Der Aufstand des britischen Hermes-Fonds gegen Infineon hat nicht allein mit Renditehunger zu tun. Es geht um gute Corporate Governance.

Paul Katzenberger

Noch sind die Querelen um den früheren Continental-Chef Karl-Thomas Neumann in bester Erinnerung, da bahnt sich bei Infineon ein neuer Eklat um eine Spitzenpersonalie an: Der britische Aktionärsvertreter Hermes will den früheren Siemens-Vorstand Klaus Wucherer nicht als neuen Aufsichtsratschef hinnehmen und schickt mit Willi Bechthold einen eigenen Kandidaten ins Rennen.

Infineon, Foto: AP

Reinraum bei Infineon: Der Chiphersteller sollte sich auch personell aus den Armen von Siemens endgültig befreien.

(Foto: Foto: AP)

Im Gegensatz zum Machtkampf bei Continental, bei dem es um den persönlichen Einfluss der Großaktionärin Maria-Elisabeth Schaeffler ging, ist der Vorstoß von Hermes bei Infineon aber vor allem konstruktiv.

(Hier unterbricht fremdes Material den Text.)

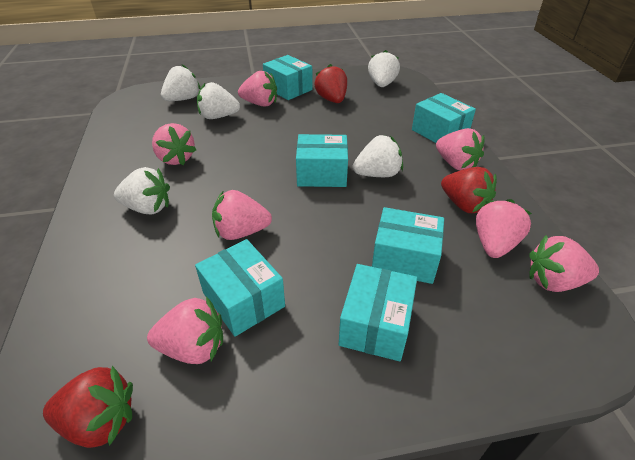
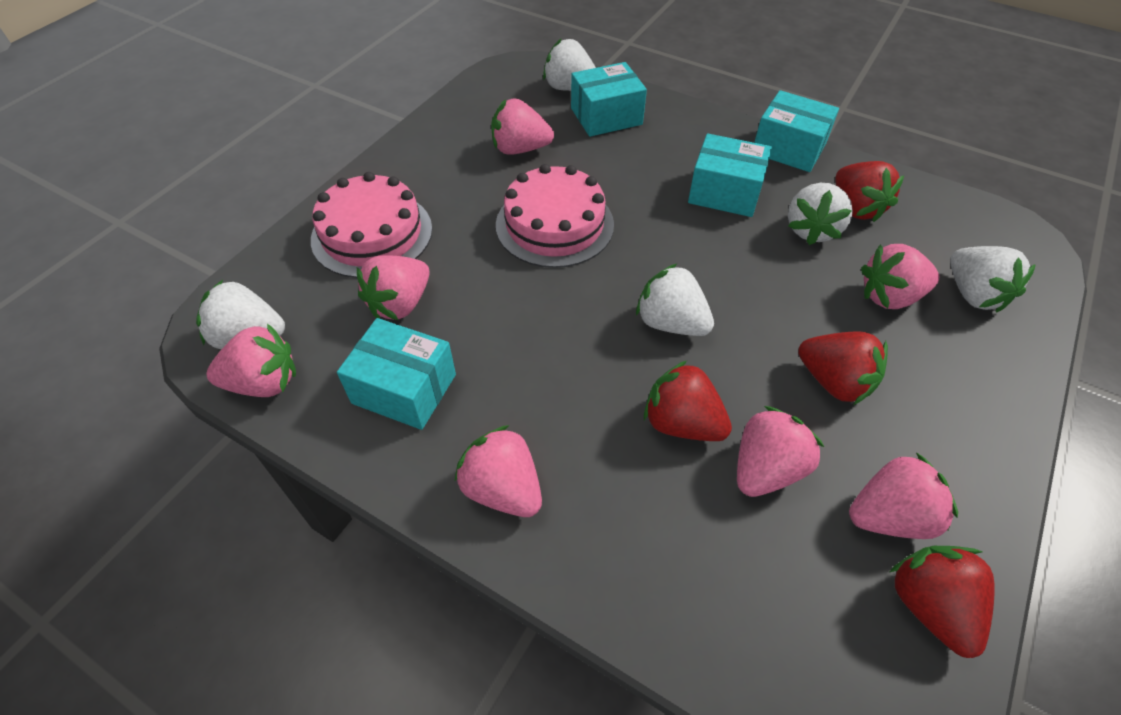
pink cake: none = 0 -> [311,172,432,278] [496,164,614,268] = 2
red strawberry: [43,366,133,448] [314,64,347,103] [441,167,497,213] = 3 -> [644,361,732,441] [798,331,888,405] [835,161,904,222] [890,546,995,658] = 4
turquoise box: [195,239,285,337] [263,55,313,100] [296,134,348,187] [339,264,417,361] [372,207,444,284] [412,93,476,143] = 6 -> [337,318,456,430] [571,62,647,137] [688,133,772,217] [754,90,839,172] = 4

Denn den Briten geht es nicht um die reine Macht oder gar eine Zerschlagung des Unternehmens, auf die etwa der englische Hedgefonds TCI unter Chris Hohn vor knapp zwei Jahren bei der Deutschen Börse abzielte, sondern vielmehr um eine gute Corporate Governance.

Diese liegt bei Infineon schon lange im Argen - schließlich ist der Münchner Konzern als "Intrigantenstadl" verschrien. Dafür trägt der bisherige Aufsichtsratschef Max Dietrich Kley eine gehörige Portion Verantwortung - unter seiner Ägide mussten die früheren Infineon-Vorstandschefs Ulrich Schumacher, Wolfgang Ziebart und Rüdiger Günther allesamt vorzeitig ihren Hut nehmen. Dass Kley sich nun für Wucherer starkmacht, lässt daher den Verdacht aufkommen, dass der Klüngel bei Infineon noch immer ein Biotop hat.

Denn wie Kley stammt auch Wucherer aus der alten Siemens-Seilschaft, die bei Infineon noch immer das Sagen hat. Für den Chiphersteller wurde das in der Wirtschaftskrise fast zum Verhängnis: Persönliche Animositäten zwischen den Akteuren banden viel Energie - Sachfragen rückten nur allzu oft in den Hintergrund und Infineon an den Rand einer Insolvenz. Die damalige Entwicklung belegt, wie fatal eine schlechte Corporate Governance eben auch für die Erträge ist.

Zuletzt ging es bei dem Chiphersteller zwar wieder aufwärts, doch in dem zyklischen Geschäft mit Halbleitern muss der Konzern erst noch beweisen, ob er nachhaltig wirtschaften kann. Als Chefkontrolleur wäre Wucherer dafür der falsche Mann, schließlich gehörte er zur Führungsspitze von Siemens, als der Konzern von massiven Korruptionsfällen erschüttert wurde. Zwar konnte ihm persönlich nichts nachgewiesen werden, dennoch war er an den Vorgängen zu nah dran, um bei Infineon nun glaubwürdig zu wirken.

Hermes-Kandidat Willi Bechthold brächte bei seiner Bestellung hingegen einen Vertrauensbonus mit. Denn es wäre allein schon ein positives Signal, dass der Aufsichtsratsvorsitz von außen bestellt würde. Als Finanzvorstand von ZF Friedrichshafen und früherer Präsident des Branchenverbandes Bitkom ist seine Kompetenz für den Job zudem unstreitig.

Mit ihrer Meuterei könnten die Aktionäre der Corporate Governance in Deutschland also einen guten Dienst erweisen.